**Data segment:**

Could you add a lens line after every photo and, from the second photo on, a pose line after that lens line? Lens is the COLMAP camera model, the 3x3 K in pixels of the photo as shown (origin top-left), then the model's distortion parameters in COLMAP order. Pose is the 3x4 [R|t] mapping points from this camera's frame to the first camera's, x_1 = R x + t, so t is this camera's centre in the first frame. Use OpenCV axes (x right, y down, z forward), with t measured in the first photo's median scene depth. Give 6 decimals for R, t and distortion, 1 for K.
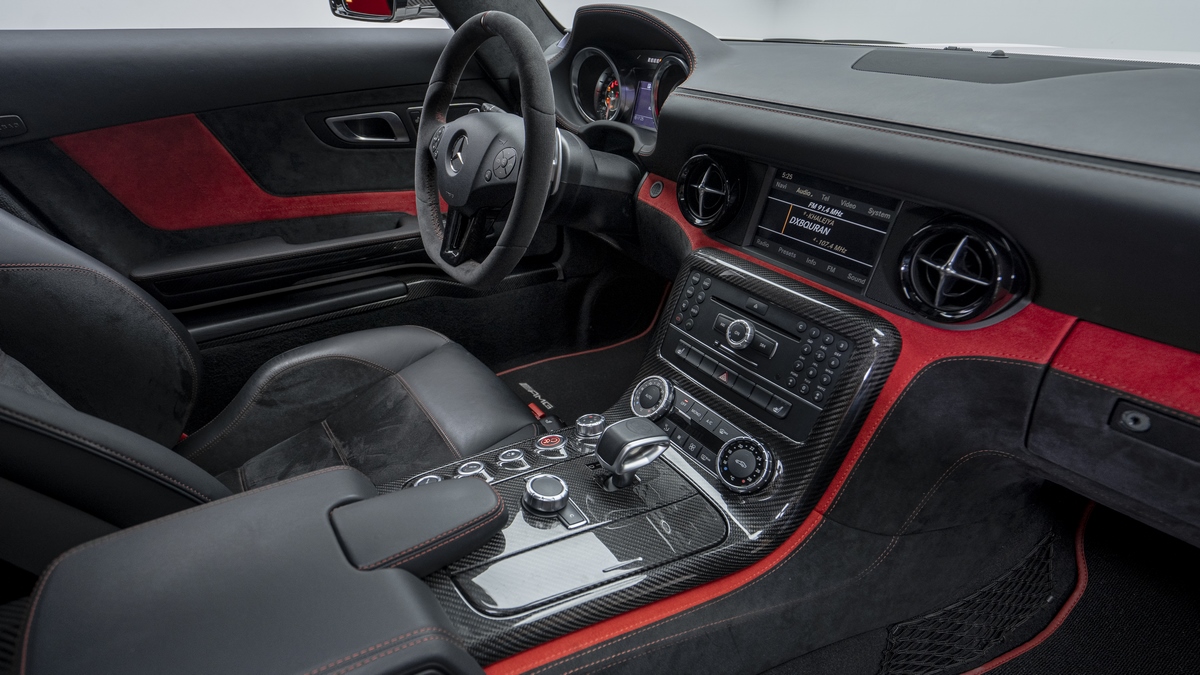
lens RADIAL K [[624.0, 0, 600.0], [0, 624.0, 337.5], [0, 0, 1]] dist [-0.032058, 0.000972]
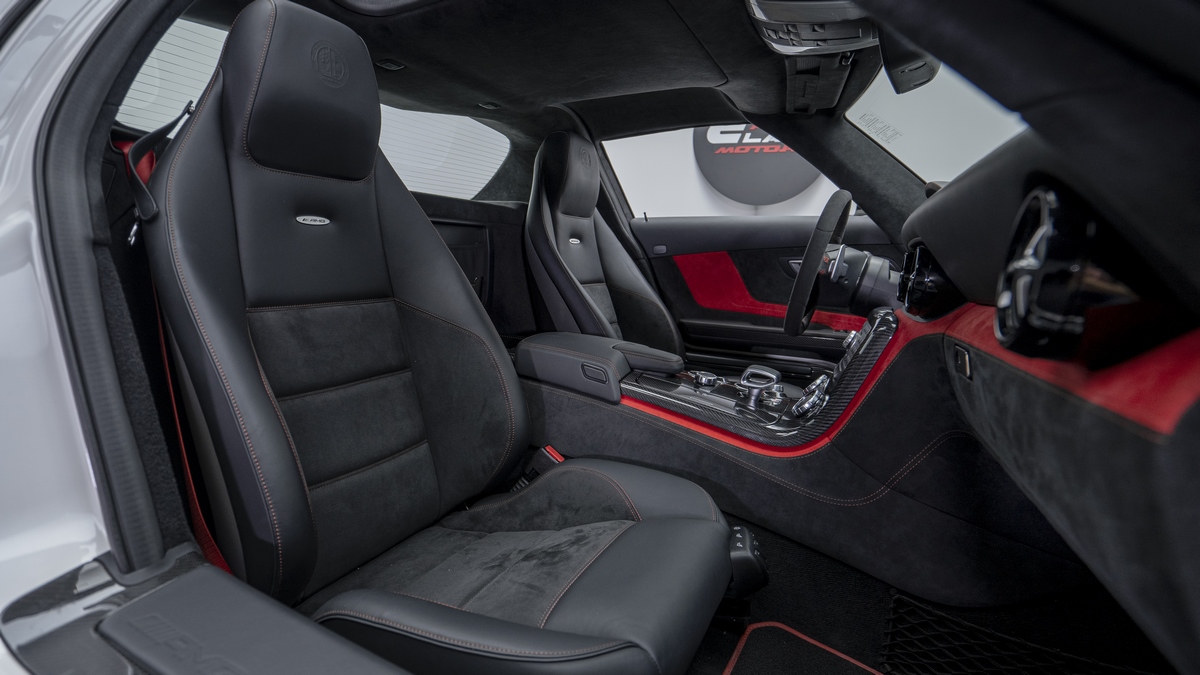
lens RADIAL K [[561.1, 0, 600.0], [0, 561.1, 337.5], [0, 0, 1]] dist [-0.060448, 0.022577]
pose [[0.472739, 0.111080, -0.874173, 0.899538], [-0.430724, 0.894569, -0.119257, 0.336123], [0.768762, 0.432905, 0.470743, -0.117033]]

**Problem to work on:** Quote all of the data above word for word, leaving the pictures out.

**Reply:**
Could you add a lens line after every photo and, from the second photo on, a pose line after that lens line? Lens is the COLMAP camera model, the 3x3 K in pixels of the photo as shown (origin top-left), then the model's distortion parameters in COLMAP order. Pose is the 3x4 [R|t] mapping points from this camera's frame to the first camera's, x_1 = R x + t, so t is this camera's centre in the first frame. Use OpenCV axes (x right, y down, z forward), with t measured in the first photo's median scene depth. Give 6 decimals for R, t and distortion, 1 for K.
lens RADIAL K [[624.0, 0, 600.0], [0, 624.0, 337.5], [0, 0, 1]] dist [-0.032058, 0.000972]
lens RADIAL K [[561.1, 0, 600.0], [0, 561.1, 337.5], [0, 0, 1]] dist [-0.060448, 0.022577]
pose [[0.472739, 0.111080, -0.874173, 0.899538], [-0.430724, 0.894569, -0.119257, 0.336123], [0.768762, 0.432905, 0.470743, -0.117033]]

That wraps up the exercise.